I see one mayor difference to what I mean in your example of the salmons.
Re-introducing a species to its former range or habitat is a lot different
from trying to introduce a species into the range of another one which is
its sibbling ecologically. This is comparing apples and cherries.
Genetics is a great field. But the genes are only the playground and toys
for nature. The game however makes it! ;-)
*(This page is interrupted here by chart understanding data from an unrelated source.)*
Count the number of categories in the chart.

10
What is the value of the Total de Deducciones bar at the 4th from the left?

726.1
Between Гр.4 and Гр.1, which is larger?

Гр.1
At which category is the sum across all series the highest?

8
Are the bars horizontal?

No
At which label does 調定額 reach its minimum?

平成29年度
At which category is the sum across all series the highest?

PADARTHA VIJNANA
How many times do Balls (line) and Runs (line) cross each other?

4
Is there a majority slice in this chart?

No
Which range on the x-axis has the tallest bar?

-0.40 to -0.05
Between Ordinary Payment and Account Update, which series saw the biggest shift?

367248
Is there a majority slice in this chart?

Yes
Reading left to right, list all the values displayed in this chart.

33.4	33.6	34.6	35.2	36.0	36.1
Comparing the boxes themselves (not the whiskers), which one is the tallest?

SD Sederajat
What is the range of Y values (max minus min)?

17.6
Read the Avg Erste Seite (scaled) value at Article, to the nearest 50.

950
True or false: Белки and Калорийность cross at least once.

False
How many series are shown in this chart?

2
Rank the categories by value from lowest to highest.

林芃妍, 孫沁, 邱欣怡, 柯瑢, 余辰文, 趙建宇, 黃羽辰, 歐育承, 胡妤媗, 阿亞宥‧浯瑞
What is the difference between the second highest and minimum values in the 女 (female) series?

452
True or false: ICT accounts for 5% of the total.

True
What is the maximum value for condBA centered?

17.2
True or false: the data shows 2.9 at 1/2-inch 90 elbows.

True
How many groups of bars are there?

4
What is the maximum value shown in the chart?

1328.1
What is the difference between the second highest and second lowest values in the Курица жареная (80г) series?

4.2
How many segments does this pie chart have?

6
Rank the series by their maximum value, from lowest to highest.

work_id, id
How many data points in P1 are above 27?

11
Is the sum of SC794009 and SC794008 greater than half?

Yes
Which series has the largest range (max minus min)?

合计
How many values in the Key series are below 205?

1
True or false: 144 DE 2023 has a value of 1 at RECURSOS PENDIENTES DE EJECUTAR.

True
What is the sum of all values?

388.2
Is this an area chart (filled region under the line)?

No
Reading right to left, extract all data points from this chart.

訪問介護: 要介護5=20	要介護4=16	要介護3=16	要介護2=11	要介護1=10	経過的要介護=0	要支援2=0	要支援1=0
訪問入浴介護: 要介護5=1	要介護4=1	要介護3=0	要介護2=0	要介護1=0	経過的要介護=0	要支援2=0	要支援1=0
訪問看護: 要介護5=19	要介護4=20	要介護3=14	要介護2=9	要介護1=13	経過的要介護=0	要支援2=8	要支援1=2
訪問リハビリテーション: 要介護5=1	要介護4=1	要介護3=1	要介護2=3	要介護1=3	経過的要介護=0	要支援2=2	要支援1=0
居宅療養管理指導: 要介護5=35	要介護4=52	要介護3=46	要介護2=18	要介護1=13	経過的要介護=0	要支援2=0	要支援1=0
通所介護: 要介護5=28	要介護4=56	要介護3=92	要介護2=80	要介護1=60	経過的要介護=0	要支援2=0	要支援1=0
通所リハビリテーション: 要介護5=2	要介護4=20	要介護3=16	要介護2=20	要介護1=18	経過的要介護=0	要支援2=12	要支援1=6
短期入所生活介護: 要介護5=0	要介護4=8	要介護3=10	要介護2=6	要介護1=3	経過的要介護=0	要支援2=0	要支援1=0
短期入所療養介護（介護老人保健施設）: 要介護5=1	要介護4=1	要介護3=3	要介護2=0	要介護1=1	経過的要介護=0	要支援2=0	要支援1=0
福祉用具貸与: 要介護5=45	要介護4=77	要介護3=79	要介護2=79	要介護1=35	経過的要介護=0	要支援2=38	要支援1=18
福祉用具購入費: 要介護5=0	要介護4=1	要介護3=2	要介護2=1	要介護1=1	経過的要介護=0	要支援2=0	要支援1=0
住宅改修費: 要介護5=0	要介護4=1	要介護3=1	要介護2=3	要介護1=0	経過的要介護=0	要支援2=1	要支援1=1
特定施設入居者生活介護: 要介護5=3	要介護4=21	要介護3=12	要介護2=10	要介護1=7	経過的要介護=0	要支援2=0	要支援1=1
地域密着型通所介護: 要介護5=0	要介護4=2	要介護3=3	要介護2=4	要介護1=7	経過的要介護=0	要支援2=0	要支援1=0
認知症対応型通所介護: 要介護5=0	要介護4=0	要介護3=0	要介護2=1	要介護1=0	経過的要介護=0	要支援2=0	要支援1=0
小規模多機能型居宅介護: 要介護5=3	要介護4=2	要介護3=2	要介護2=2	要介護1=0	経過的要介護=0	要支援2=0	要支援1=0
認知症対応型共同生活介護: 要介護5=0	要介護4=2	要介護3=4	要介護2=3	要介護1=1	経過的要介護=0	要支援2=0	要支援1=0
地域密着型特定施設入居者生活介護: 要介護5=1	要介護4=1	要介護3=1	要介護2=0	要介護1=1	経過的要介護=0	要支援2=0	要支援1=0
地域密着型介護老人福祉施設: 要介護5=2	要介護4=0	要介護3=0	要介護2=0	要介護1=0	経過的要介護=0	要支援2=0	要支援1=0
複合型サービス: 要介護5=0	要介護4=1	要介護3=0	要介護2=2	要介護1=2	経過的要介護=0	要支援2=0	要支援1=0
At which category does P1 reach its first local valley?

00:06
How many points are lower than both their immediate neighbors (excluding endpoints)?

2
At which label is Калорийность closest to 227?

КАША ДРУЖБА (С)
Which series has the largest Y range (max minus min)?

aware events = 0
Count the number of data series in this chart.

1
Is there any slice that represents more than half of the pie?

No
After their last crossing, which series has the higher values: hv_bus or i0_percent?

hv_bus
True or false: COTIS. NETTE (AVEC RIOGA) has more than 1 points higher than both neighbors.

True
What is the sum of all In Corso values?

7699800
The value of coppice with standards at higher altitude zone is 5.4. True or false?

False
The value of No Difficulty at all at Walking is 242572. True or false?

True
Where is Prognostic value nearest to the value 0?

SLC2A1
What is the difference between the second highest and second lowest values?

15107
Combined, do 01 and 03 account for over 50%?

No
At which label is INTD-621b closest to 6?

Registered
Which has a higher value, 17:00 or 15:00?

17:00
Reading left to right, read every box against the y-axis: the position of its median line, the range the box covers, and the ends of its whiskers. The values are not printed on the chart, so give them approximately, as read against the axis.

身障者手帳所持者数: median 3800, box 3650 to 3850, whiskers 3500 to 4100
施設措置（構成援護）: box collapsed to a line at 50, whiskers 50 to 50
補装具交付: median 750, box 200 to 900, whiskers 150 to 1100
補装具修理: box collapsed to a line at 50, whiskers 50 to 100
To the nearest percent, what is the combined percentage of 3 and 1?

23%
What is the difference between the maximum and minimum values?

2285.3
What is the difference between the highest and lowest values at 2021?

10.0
> Von: Jay DeLong <thirdwind_at_att.net>
> Antworten an: nanfa_at_aquaria.net
> Datum: Sun, 21 Sep 2003 11:14:39 -0700
> An: nanfa_at_aquaria.net
> Betreff: Re: NANFA-- Bluenose shiner news
> At 07:40 PM 9/20/2003 +0200, you wrote:
>> Perfect example with the invaders! Nature is strong, stronger than we
>> suggest and that shows in this example. Captive bred fish can well survive
>> in the wild if a population of sufficient numbers in set out. It even
>> with little numbers as inveders show.
>> Captive bred fish in general still keep the ancient potential inside,
>> for very high bred mutants like black angelfish or lyrateil forms etc. A
>> bubbleeye goldfish won4t make it long, sure. But a Danio will most
>> and a bluehead shiner as well.
> I don't see how instances of the havoc created by introduced fishes suggest
> that an "ancient potential" (?) exists, or that fish introductions are
> successful because Nature is that way. There are numerous examples of
> failed attempts to release and establish wild populations of non-native or
> captive reared fish. Take the Atlantic salmon mess in the Pacific
> now. For years fishery agencies deliberately tried to get Atlantics in the
> Pacific northwest, but efforts failed time and time again-- eggs, fry,
> adults, everything. It's ironic that when everyone was kind of on the same
> page that it was a bad idea, it happened accidentally and now there are
> Atlantics established in Pacific rivers. I understand your optimism but
> this notion of "ancient potential" overlooks genetic science and the
> problems with captive breeding such as domestication-- reducing the
> population to small number then breeding those individuals resulting in the
> permanent loss to the whole species of rare genes, because it's these rare
> genes that allow for adaptation and survival of the species. The biggest
> disservice we can do for fishes is talk about individual animals as though
> they hold some magic secrets to their species. Fish species are about
> populations, and populations are defined in the context of their
> environment and the selective pressures under which they came about:
> chemical, biological, physical, whatever. Habitat conservation is the way
> to save species and species diversity.